*GOAL OF THE EXERCISE*
Copy the data below from the line with "Diversity – part 1 – the" to the line with "All Calculators", including both of those lines. Leave the pictures out of your copy.

*MATERIAL TO PROCESS*

■ ■ ■ ■ ■

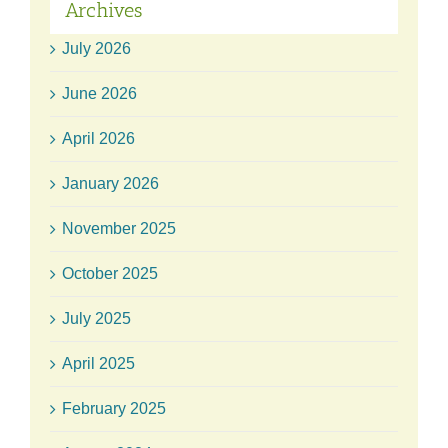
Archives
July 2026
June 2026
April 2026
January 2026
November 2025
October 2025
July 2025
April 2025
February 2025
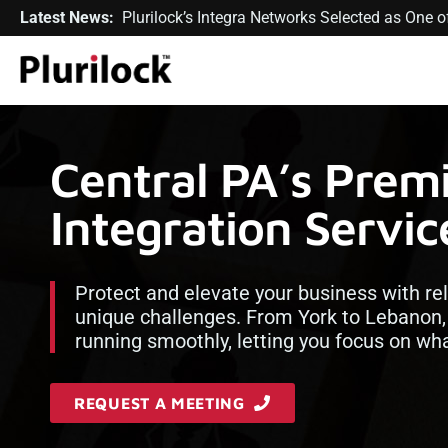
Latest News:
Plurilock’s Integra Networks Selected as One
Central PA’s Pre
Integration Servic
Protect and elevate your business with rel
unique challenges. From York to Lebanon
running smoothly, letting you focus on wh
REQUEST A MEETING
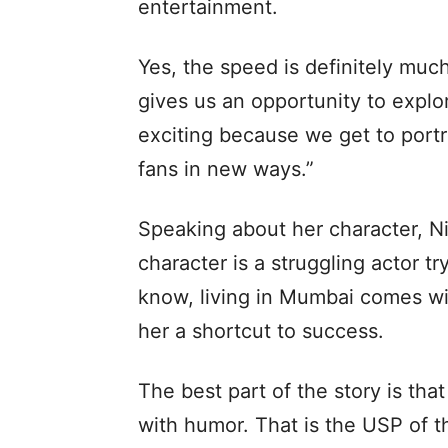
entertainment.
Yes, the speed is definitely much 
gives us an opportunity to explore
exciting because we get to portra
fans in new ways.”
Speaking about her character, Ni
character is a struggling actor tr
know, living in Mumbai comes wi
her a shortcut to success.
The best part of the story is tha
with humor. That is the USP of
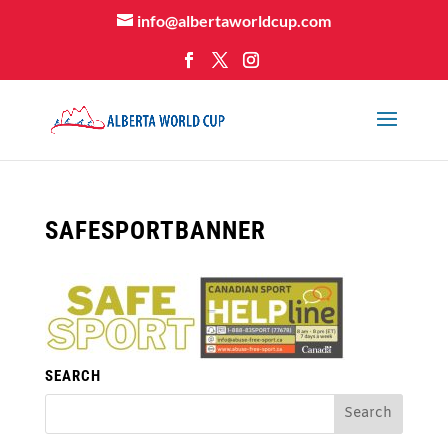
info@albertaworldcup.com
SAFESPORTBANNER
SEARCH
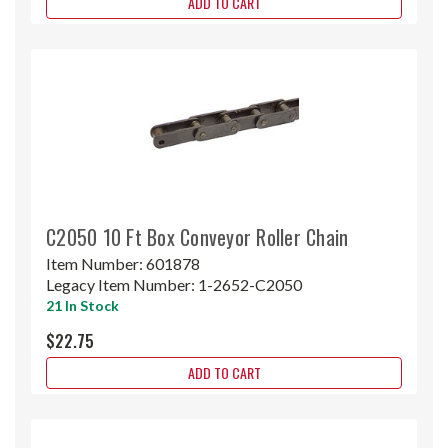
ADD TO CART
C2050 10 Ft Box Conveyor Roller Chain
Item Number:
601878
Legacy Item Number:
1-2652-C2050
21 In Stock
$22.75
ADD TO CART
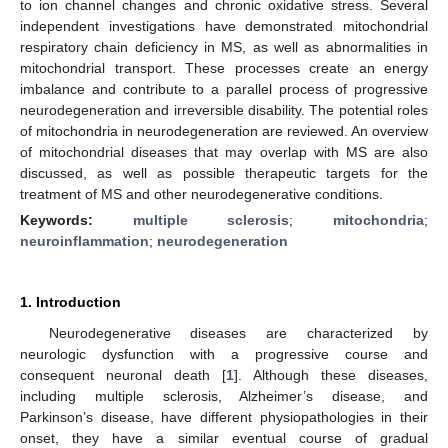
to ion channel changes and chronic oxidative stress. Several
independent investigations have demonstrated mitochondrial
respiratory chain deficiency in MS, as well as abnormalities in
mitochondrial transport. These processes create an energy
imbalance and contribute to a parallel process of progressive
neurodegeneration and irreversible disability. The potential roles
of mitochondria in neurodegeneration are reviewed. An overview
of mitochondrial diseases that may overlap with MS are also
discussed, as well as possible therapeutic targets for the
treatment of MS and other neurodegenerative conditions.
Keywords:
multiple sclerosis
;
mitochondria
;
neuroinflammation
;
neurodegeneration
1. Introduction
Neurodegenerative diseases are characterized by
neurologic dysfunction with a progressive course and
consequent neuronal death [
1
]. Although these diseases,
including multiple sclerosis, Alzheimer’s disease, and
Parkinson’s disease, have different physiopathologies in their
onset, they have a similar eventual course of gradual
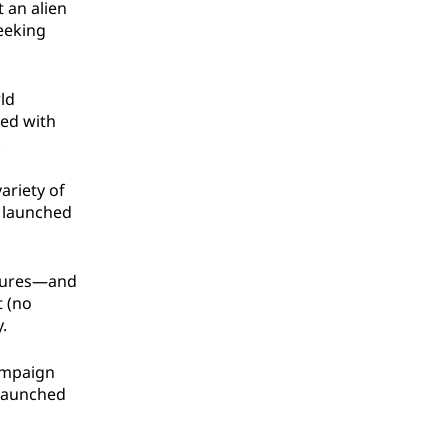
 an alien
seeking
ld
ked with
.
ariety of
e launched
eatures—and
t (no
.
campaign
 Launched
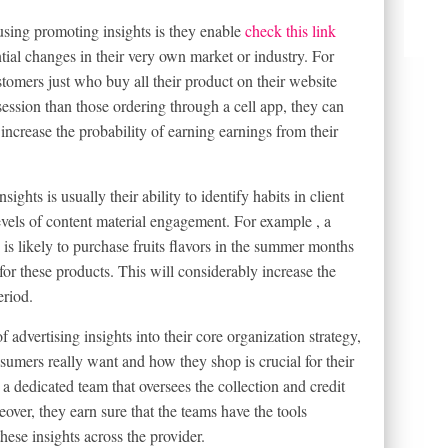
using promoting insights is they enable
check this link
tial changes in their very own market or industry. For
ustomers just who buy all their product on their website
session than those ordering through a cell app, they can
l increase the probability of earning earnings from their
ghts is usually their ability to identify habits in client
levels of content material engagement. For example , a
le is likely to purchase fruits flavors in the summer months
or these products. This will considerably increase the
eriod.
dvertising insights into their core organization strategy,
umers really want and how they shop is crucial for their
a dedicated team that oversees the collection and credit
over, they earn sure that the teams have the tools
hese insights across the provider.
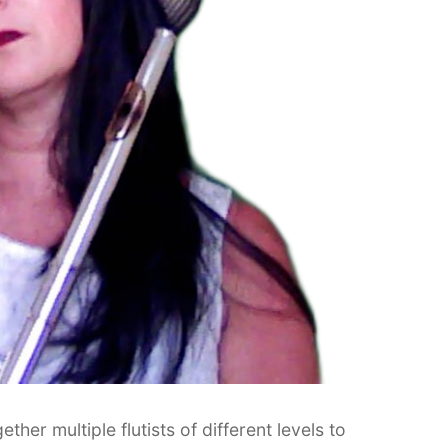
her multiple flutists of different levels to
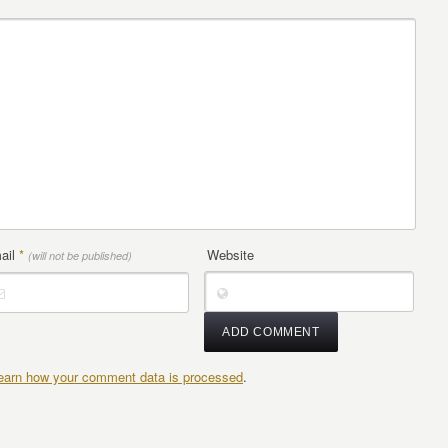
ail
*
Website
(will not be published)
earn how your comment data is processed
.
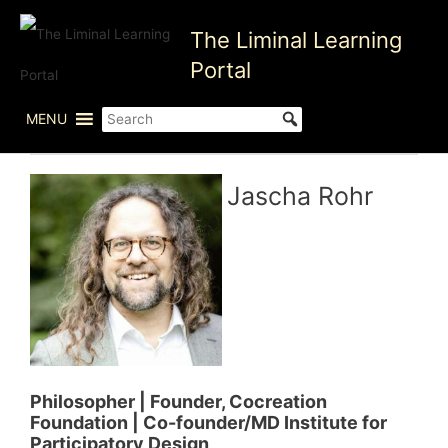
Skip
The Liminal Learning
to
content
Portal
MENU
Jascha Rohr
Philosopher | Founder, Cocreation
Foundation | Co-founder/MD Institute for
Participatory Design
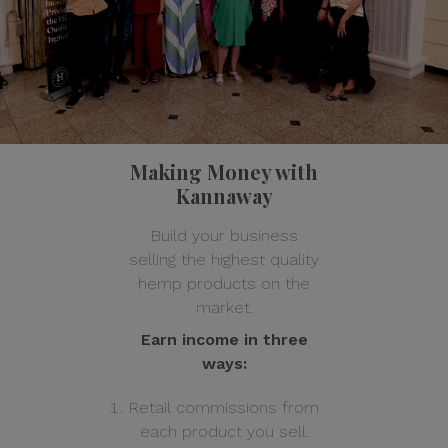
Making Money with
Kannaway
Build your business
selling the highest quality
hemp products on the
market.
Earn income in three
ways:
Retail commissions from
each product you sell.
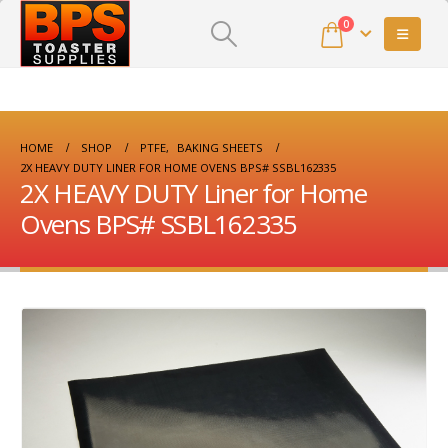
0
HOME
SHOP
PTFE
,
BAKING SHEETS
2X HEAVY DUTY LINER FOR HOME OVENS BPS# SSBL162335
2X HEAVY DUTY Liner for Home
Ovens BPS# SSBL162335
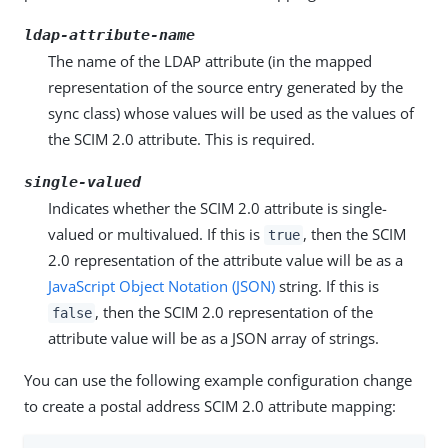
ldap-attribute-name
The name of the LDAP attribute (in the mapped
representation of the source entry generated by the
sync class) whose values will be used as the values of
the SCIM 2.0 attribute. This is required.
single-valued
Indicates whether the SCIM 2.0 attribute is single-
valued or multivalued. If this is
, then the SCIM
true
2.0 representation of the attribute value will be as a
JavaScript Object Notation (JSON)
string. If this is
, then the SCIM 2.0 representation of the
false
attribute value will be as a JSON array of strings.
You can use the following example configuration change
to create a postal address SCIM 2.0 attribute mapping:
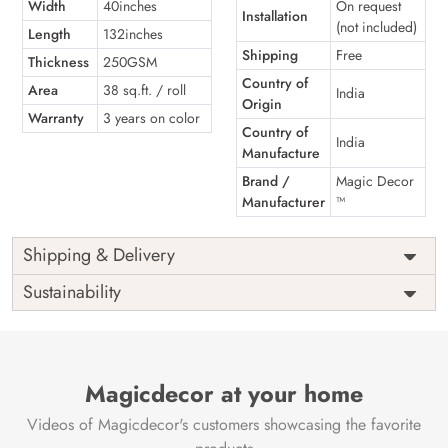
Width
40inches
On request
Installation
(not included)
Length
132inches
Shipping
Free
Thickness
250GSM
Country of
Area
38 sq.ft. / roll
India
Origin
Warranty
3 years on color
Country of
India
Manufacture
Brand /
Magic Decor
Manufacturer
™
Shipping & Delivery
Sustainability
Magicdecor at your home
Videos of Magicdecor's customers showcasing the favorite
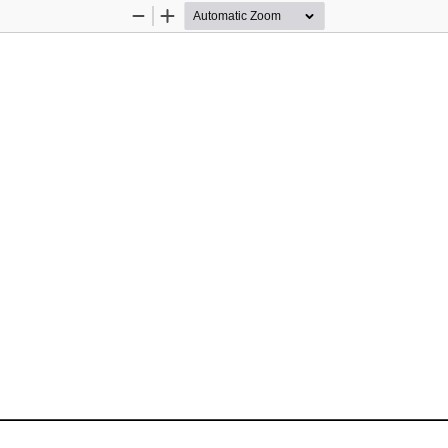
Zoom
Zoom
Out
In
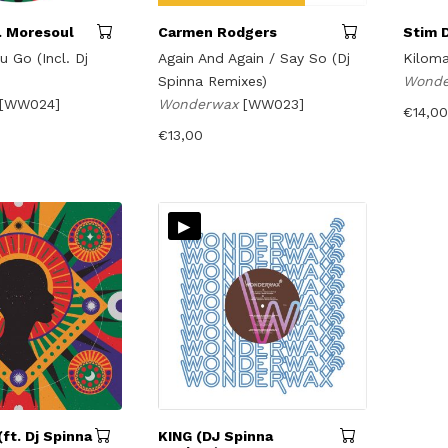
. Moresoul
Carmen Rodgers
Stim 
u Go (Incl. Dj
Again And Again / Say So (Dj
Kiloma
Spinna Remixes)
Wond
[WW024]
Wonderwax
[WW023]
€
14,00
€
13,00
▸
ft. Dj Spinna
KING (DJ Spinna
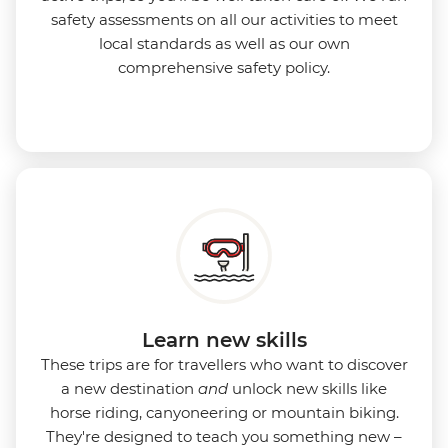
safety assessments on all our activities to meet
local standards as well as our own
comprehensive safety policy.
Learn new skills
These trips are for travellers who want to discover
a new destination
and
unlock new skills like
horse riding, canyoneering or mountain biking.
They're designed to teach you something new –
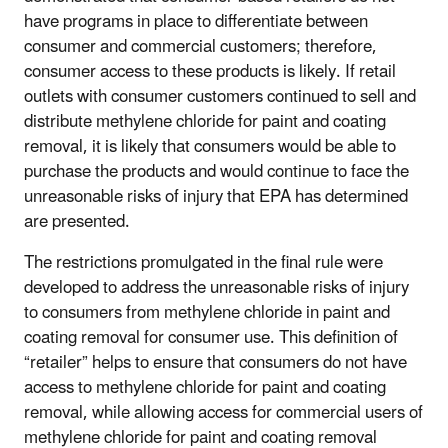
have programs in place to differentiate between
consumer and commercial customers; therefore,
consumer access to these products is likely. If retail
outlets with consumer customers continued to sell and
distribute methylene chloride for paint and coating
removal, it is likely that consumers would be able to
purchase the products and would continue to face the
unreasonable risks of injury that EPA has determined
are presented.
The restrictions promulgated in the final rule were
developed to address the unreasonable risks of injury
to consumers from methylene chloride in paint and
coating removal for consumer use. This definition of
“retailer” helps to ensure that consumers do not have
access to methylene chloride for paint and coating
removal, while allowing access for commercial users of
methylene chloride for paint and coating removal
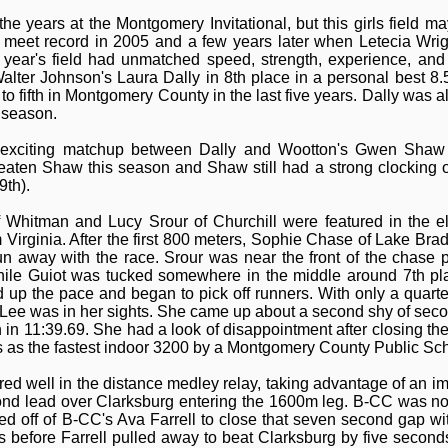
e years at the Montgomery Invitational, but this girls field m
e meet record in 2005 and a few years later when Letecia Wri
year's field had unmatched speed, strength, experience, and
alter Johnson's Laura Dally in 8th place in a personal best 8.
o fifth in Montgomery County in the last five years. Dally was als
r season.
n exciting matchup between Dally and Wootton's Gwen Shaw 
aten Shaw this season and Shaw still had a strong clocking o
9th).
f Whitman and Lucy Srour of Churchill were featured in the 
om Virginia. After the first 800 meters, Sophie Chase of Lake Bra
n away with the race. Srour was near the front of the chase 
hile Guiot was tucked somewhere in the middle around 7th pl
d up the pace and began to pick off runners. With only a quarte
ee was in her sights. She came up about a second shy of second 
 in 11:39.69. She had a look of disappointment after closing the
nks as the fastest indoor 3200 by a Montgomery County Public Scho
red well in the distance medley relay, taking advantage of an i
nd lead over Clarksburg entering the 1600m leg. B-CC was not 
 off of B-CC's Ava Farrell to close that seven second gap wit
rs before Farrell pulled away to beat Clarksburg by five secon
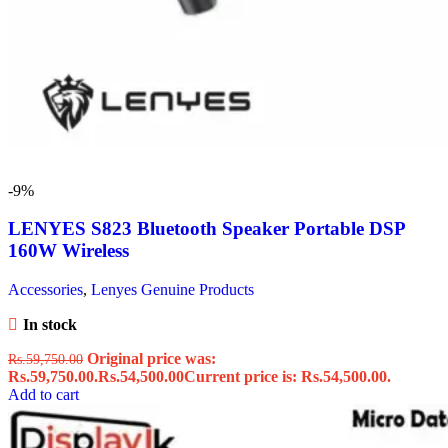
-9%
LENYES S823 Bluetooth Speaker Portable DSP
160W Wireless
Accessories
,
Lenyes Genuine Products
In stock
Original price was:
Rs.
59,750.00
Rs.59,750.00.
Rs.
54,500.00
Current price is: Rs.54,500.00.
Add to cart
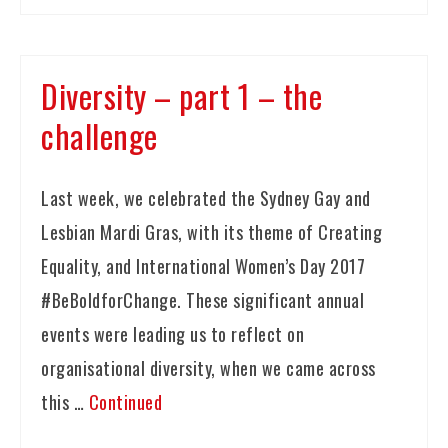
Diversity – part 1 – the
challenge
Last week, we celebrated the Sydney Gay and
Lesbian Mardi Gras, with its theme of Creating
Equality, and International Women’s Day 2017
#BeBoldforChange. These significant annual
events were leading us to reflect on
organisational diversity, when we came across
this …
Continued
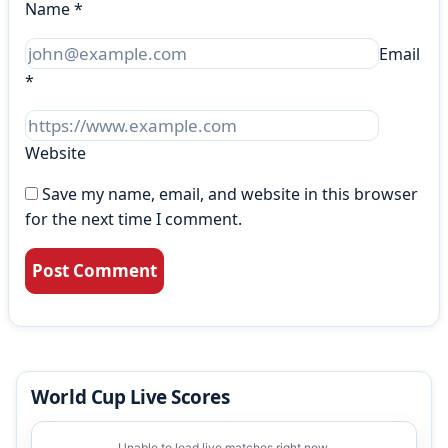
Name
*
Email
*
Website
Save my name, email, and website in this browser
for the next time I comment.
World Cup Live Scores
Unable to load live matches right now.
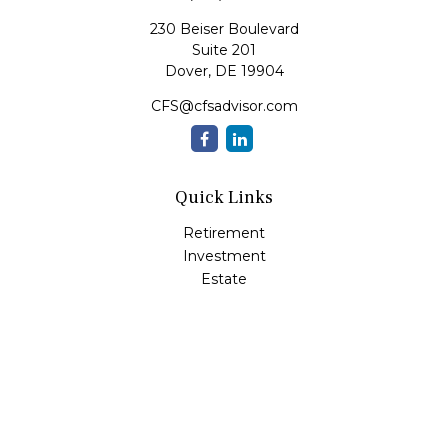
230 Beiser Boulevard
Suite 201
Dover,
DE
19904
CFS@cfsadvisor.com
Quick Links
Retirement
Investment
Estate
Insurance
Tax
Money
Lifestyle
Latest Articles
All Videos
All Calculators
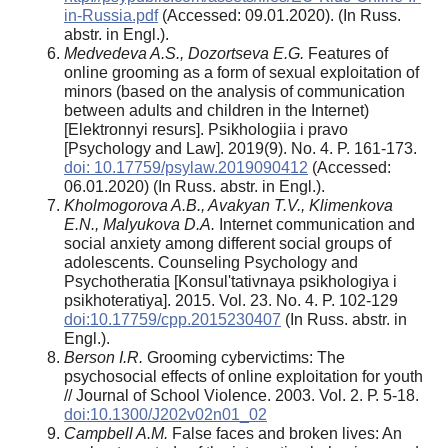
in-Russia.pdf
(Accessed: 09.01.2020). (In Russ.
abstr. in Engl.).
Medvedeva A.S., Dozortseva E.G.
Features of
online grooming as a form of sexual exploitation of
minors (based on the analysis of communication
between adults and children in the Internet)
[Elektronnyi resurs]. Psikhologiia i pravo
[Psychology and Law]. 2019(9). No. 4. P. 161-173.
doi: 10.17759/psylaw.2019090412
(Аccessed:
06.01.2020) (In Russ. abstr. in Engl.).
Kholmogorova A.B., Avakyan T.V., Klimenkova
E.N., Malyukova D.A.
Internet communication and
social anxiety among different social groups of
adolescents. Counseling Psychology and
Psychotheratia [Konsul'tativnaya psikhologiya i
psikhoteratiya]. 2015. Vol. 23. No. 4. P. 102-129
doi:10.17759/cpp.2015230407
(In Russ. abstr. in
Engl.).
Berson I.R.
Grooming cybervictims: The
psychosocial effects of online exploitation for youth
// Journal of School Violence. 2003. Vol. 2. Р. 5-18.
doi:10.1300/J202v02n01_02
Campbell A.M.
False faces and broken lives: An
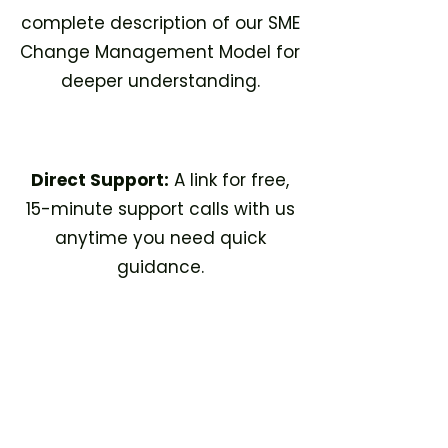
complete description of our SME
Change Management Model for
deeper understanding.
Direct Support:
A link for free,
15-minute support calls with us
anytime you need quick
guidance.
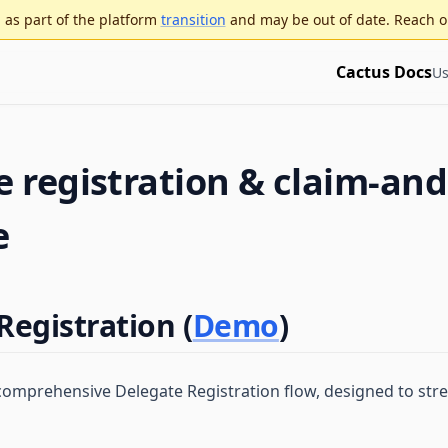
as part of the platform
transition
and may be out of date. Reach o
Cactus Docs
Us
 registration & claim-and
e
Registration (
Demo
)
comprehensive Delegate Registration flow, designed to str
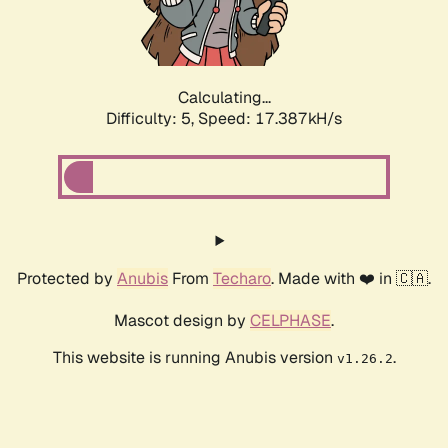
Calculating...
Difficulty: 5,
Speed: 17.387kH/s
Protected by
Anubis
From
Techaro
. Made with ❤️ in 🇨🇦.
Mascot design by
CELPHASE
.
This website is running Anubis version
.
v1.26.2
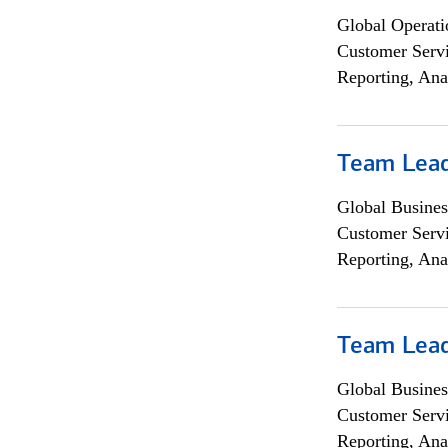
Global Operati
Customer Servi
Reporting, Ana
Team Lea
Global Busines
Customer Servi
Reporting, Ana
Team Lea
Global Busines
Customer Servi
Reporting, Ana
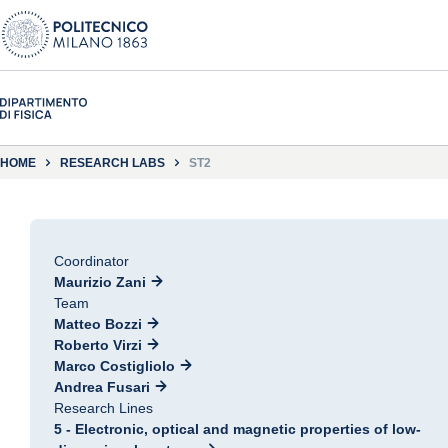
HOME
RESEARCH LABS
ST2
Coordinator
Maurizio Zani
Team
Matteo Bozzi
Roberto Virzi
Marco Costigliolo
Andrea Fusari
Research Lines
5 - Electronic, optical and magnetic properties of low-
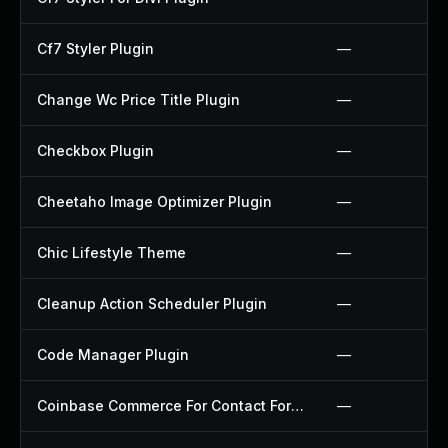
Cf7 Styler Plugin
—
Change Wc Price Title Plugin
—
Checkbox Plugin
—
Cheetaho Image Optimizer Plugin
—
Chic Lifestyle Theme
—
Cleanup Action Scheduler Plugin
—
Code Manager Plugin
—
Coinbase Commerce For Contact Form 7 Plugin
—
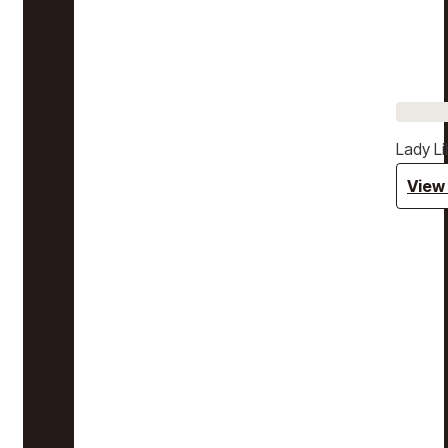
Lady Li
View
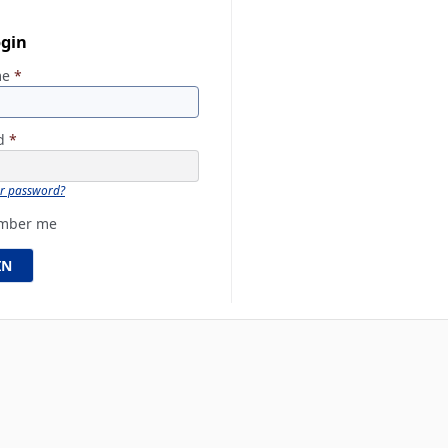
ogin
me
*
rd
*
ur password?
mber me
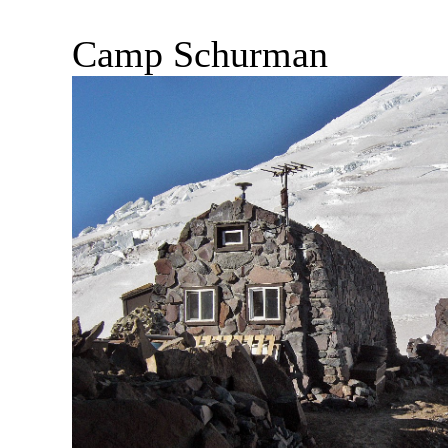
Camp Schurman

■ ■ ■ ■ ■

*REPLY*
Diversity – part 1 – the
challenge
Last week, we celebrated the Sydney Gay and
Lesbian Mardi Gras, with its theme of Creating
Equality, and International Women’s Day 2017
#BeBoldforChange. These significant annual
events were leading us to reflect on
organisational diversity, when we came across
this …
Continued
Name
*
Email
*
Website
Save my name, email, and website in this browser
for the next time I comment.
World Cup Live Scores
Unable to load live matches right now.
230 Beiser Boulevard
Suite 201
Dover,
DE
19904
CFS@cfsadvisor.com
Quick Links
Retirement
Investment
Estate
Insurance
Tax
Money
Lifestyle
Latest Articles
All Videos
All Calculators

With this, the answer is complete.